Posted February 8, 2012

Laser technology could help detect radioactive threats remotely

Temple University's Center for Advanced Photonics Research is developing a process for detecting radioactive threats in cargo containers, ships, vehicles and airplanes

With the rise of terrorism and the threatened use of a dirty bomb increasing, the need for standoff detection of radioactivity has never been greater. Standoff detection can be conducted at a distance in order to protect people and reduce the potential for damage.

To help with this effort, the Center for Advanced Photonics Research (CAPR) in Temple’s College of Science and Technology has received a $450,000, three-year grant from the Defense Threat Reduction Agency (DTRA) to further develop laser-based technologies created by CAPR for the potential standoff detection of radioactive materials.

“DTRA wants researchers to develop new ways to detect radioactivity in cargo containers, ships, vehicles and airplanes,” said Robert Levis, professor and chair of chemistry and director of CAPR. “They also need a way to do this remotely.”

The technology that Levis and his group will be attempting to validate as a potential remote detector of radioactivity was born out of concepts that emerged from previous research projects to create standoff detection of improvised explosive devices. 

“It’s not an easy project, but it’s a potentially great application for technology that we’ve developed here at Temple."
-- Robert Levis, Center for Advanced Photonics Research

“It’s not an easy project, but it’s a potentially great application for technology that we’ve developed here at Temple,” said Levis.

CAPR researchers discovered that they could detect molecules in the air by using a commercially available laser and a $50 lens to create one of the shortest laser pulses in the world.

“If you take the output of one of these commodity lasers and put the pulse through a 2 meter lens in air, after about 3 meters, you get a really short, few cycle pulse. This pulse duration used to cost up to a $1 million to create,” he said. “But now you can get this short pulse basically for free right out in the air.”

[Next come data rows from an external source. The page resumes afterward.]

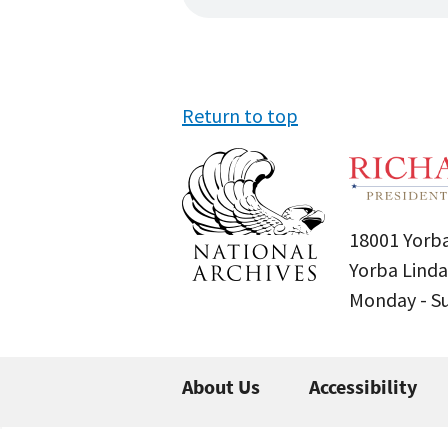
Return to top
18001 Yorba
Yorba Linda
Monday - 
About Us
Accessibility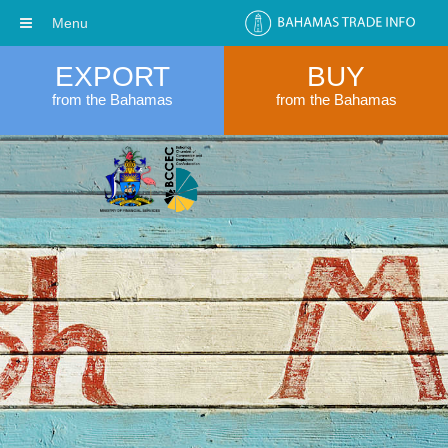
Menu
EXPORT
BUY
from the Bahamas
from the Bahamas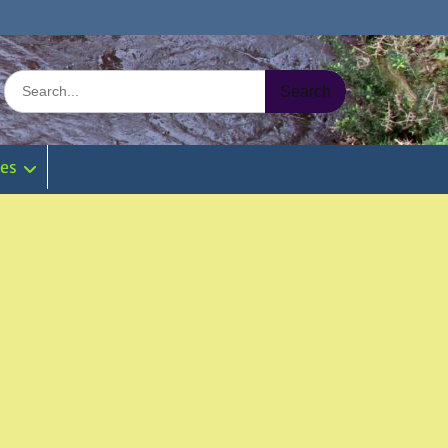
Search
for:
ies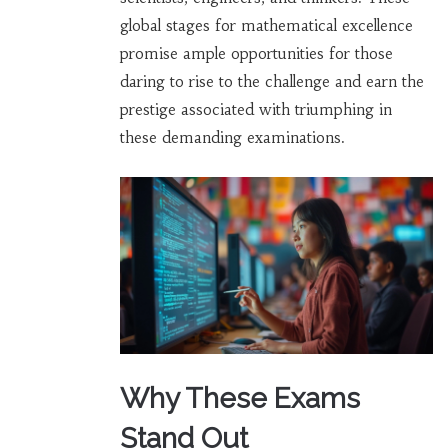
global stages for mathematical excellence
promise ample opportunities for those
daring to rise to the challenge and earn the
prestige associated with triumphing in
these demanding examinations.
Why These Exams
Stand Out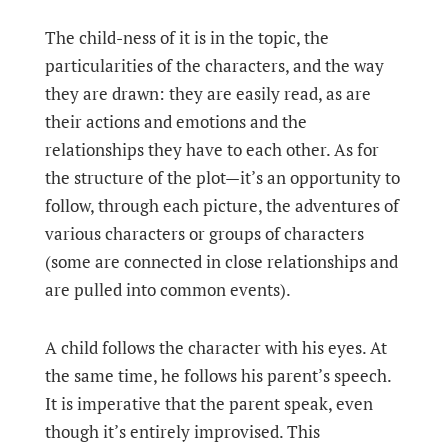
The child-ness of it is in the topic, the
particularities of the characters, and the way
they are drawn: they are easily read, as are
their actions and emotions and the
relationships they have to each other. As for
the structure of the plot—it’s an opportunity to
follow, through each picture, the adventures of
various characters or groups of characters
(some are connected in close relationships and
are pulled into common events).
A child follows the character with his eyes. At
the same time, he follows his parent’s speech.
It is imperative that the parent speak, even
though it’s entirely improvised. This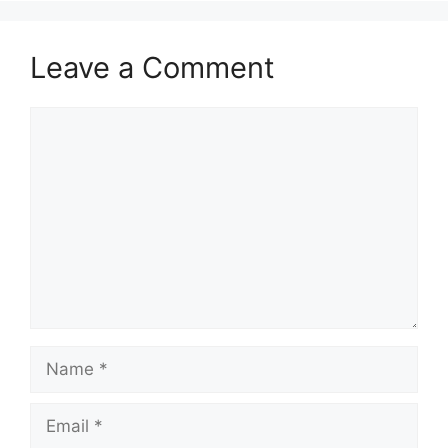
Leave a Comment
Comment
Name
Email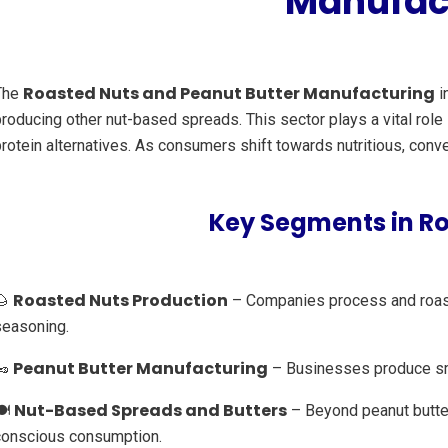
Manufact
Roasted Nuts and Peanut Butter Manufacturing
The
i
producing other nut-based spreads. This sector plays a vital rol
rotein alternatives. As consumers shift towards nutritious, conv
Key Segments in R
Roasted Nuts Production
🌰
– Companies process and roast a
seasoning.
Peanut Butter Manufacturing
🥜
– Businesses produce smoo
Nut-Based Spreads and Butters
️
– Beyond peanut butter
conscious consumption.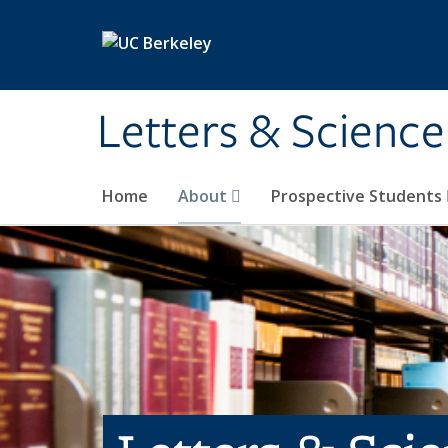
Skip to main content
Letters & Science
Home
About
Prospective Students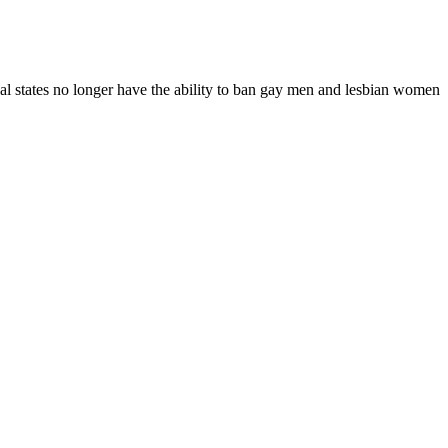
dual states no longer have the ability to ban gay men and lesbian women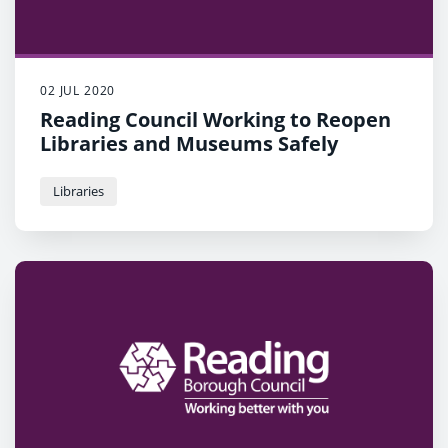
02 JUL 2020
Reading Council Working to Reopen
Libraries and Museums Safely
Libraries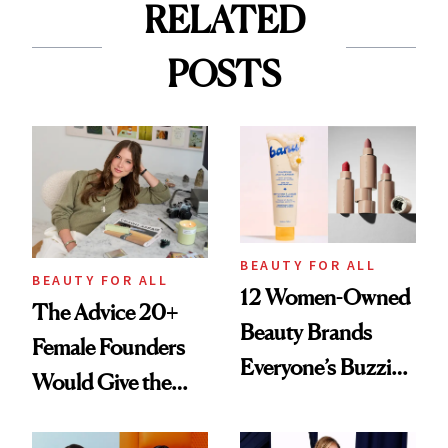
RELATED
POSTS
BEAUTY FOR ALL
BEAUTY FOR ALL
12 Women-Owned
The Advice 20+
Beauty Brands
Female Founders
Everyone’s Buzzing
Would Give the
About
Next Generation of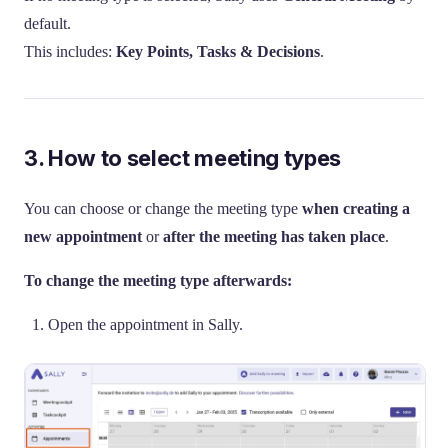
default.
This includes:
Key Points, Tasks & Decisions
.
3. How to select meeting types
You can choose or change the meeting type
when creating a
new appointment
or
after the meeting has taken place
.
To change the meeting type afterwards:
Open the appointment in Sally.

Levis said that any molecules caught in the short pulse start to move in perfect unison, with each type of molecule creating its own pattern or signature. The question is whether radioactive decay in the air creates enough new signature molecules to allow detection, he said.

“When the molecules begin moving as one and you put a weak laser beam through the same volume, you can identify the molecules by their signature movement,” he said. “So we realized we could use this process to perform gas phase spectroscopy to identify the molecules.”

Levis likened this process for identifying the molecules, which his team has been studying for the past four years, to trying to distinguish between the Rockettes doing a dance number and army troops marching across a field without visually seeing them.

“You just listen,” he said. “If they are all moving as one then it’s easy to tell the dance steps from soldiers marching. We ‘listen’ using the lasers.”

Levis said the short pulse could be formed wherever the researchers wanted — 10 meters, 100 meters or even possibly a kilometer away.

“Right now, DTRA views this as fundamental physics research, but if we can validate that our approach works, you could just scan this pulse over or around a cargo container, or a ship out in the harbor, or even a car, to determine whether, there is a potential problem,” he said.